> _Exercise material_
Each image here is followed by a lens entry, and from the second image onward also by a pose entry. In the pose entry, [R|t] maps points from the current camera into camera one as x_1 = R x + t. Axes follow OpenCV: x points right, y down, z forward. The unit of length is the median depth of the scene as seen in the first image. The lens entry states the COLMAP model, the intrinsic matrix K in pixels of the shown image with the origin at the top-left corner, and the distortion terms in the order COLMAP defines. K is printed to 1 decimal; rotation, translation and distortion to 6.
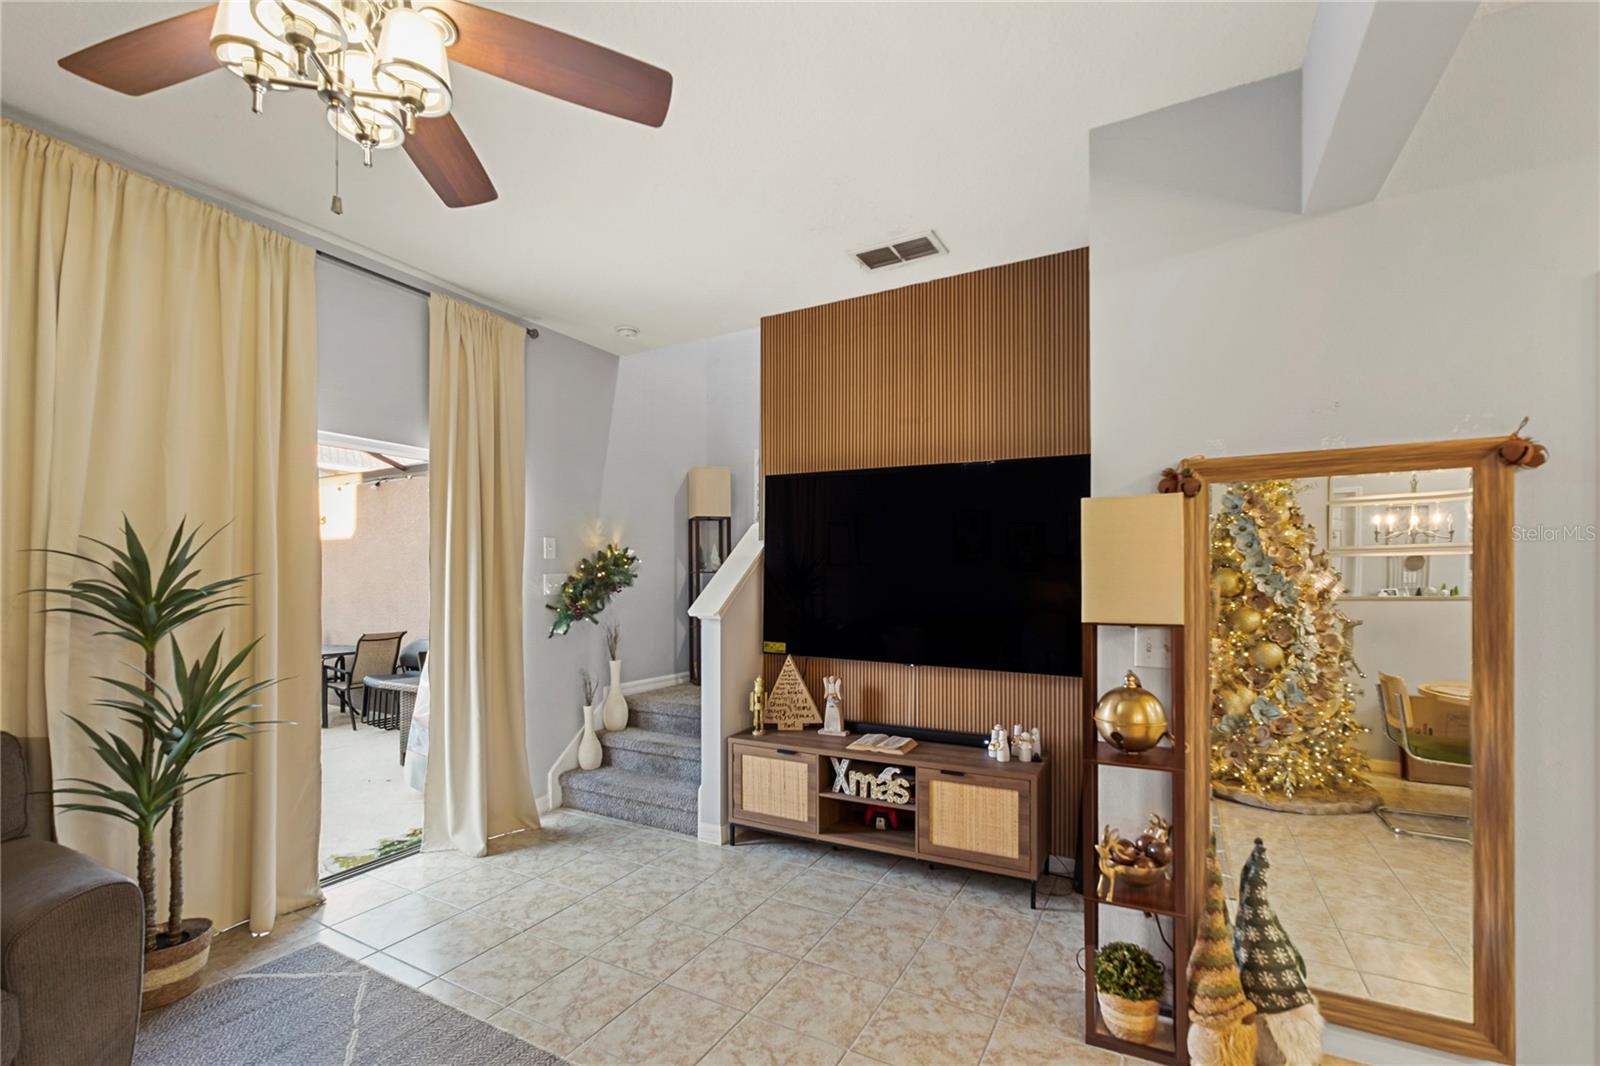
lens RADIAL K [[683.8, 0, 803.9], [0, 683.8, 575.5], [0, 0, 1]] dist [-0.001920, -0.000137]
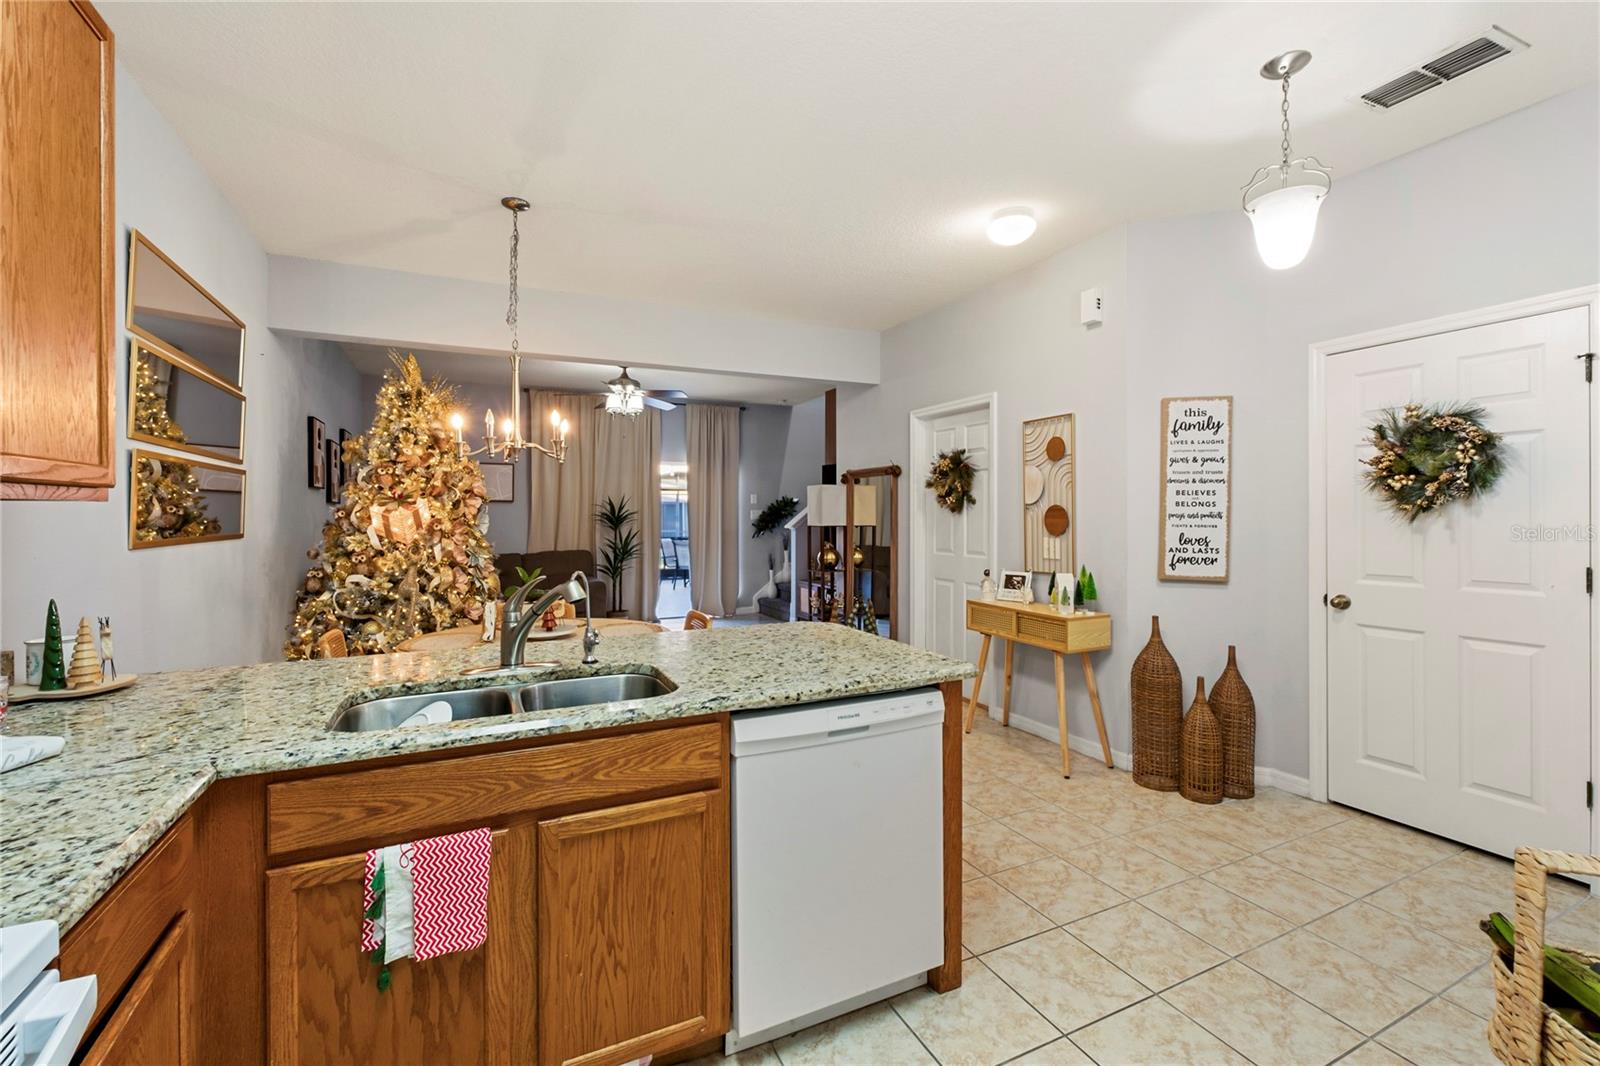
lens RADIAL K [[683.7, 0, 800.3], [0, 683.7, 520.9], [0, 0, 1]] dist [0.000166, 0.000583]
pose [[0.812893, 0.005729, -0.582385, 1.603055], [0.003628, 0.999882, 0.014900, -0.000872], [0.582401, -0.014225, 0.812777, -1.132554]]
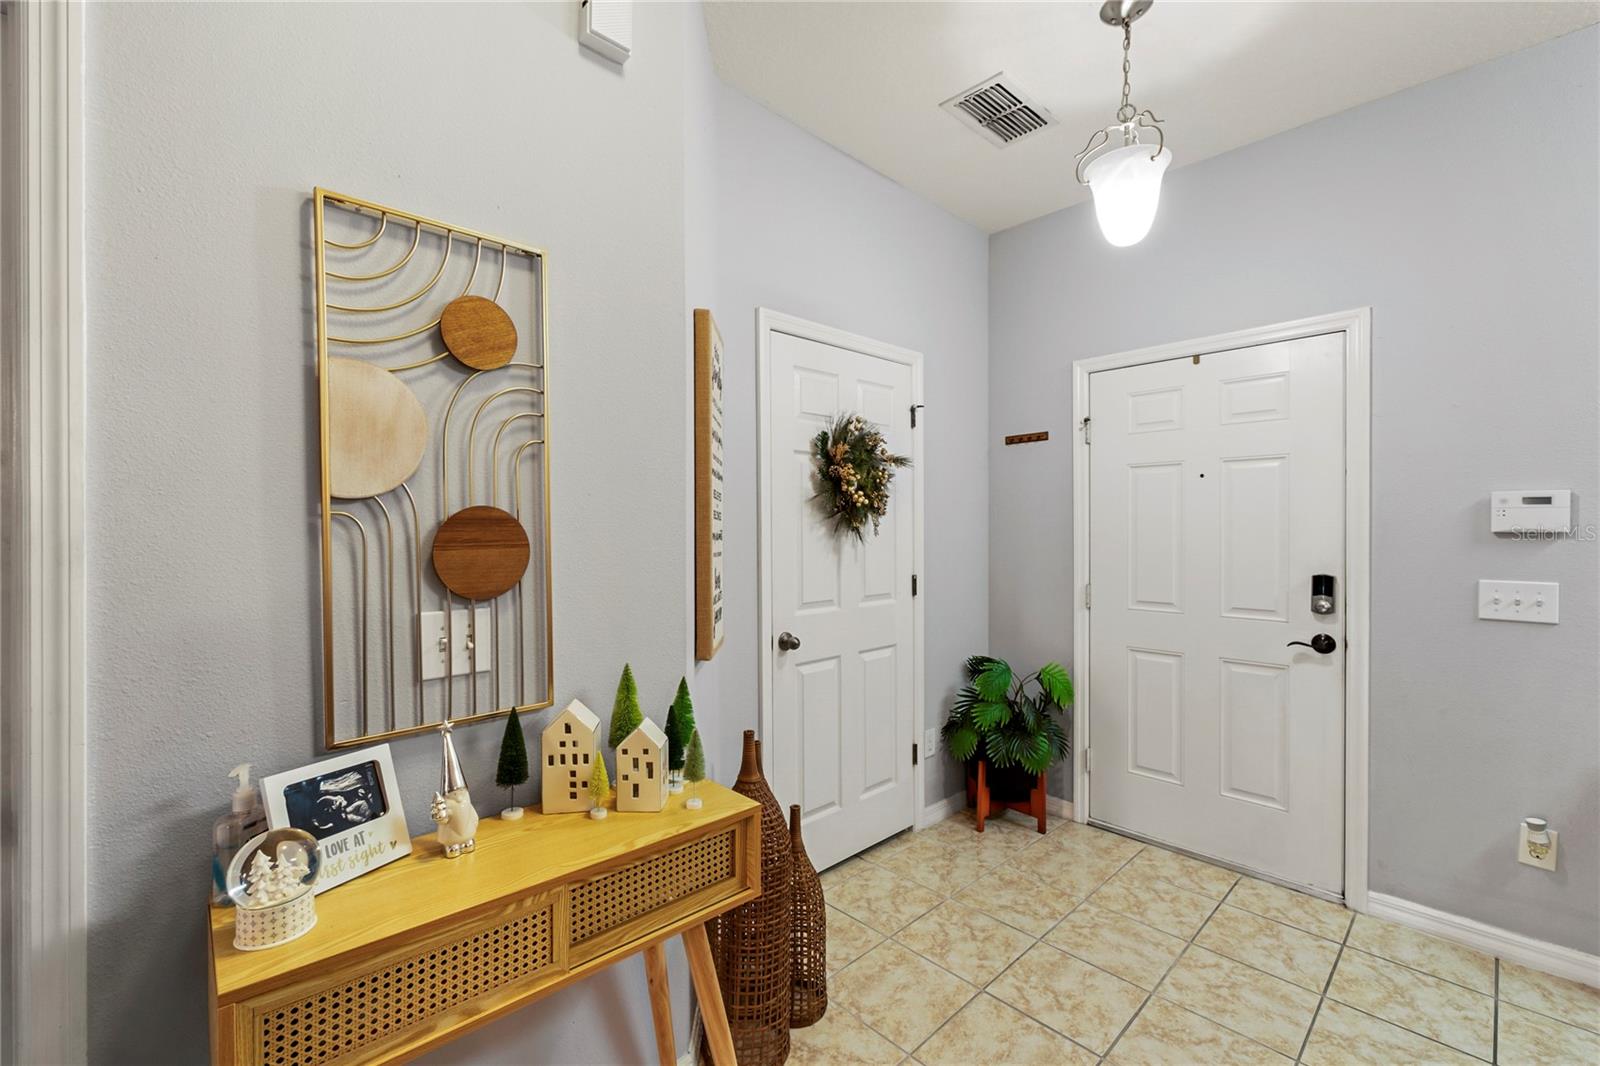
lens RADIAL K [[668.4, 0, 800.0], [0, 668.4, 533.0], [0, 0, 1]] dist [-0.000771, 0.000025]
pose [[0.303081, 0.000103, 0.952965, 0.827392], [0.000335, 1.000000, -0.000214, 0.007108], [-0.952965, 0.000384, 0.303081, 0.005908]]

> _Try it_
Lay out the lines above as a JSON list of strings, one string per line, with blank lines omitted. Leave the pictures out of the answer.

> _Finished task_
[
  "Each image here is followed by a lens entry, and from the second image onward also by a pose entry. In the pose entry, [R|t] maps points from the current camera into camera one as x_1 = R x + t. Axes follow OpenCV: x points right, y down, z forward. The unit of length is the median depth of the scene as seen in the first image. The lens entry states the COLMAP model, the intrinsic matrix K in pixels of the shown image with the origin at the top-left corner, and the distortion terms in the order COLMAP defines. K is printed to 1 decimal; rotation, translation and distortion to 6.",
  "lens RADIAL K [[683.8, 0, 803.9], [0, 683.8, 575.5], [0, 0, 1]] dist [-0.001920, -0.000137]",
  "lens RADIAL K [[683.7, 0, 800.3], [0, 683.7, 520.9], [0, 0, 1]] dist [0.000166, 0.000583]",
  "pose [[0.812893, 0.005729, -0.582385, 1.603055], [0.003628, 0.999882, 0.014900, -0.000872], [0.582401, -0.014225, 0.812777, -1.132554]]",
  "lens RADIAL K [[668.4, 0, 800.0], [0, 668.4, 533.0], [0, 0, 1]] dist [-0.000771, 0.000025]",
  "pose [[0.303081, 0.000103, 0.952965, 0.827392], [0.000335, 1.000000, -0.000214, 0.007108], [-0.952965, 0.000384, 0.303081, 0.005908]]"
]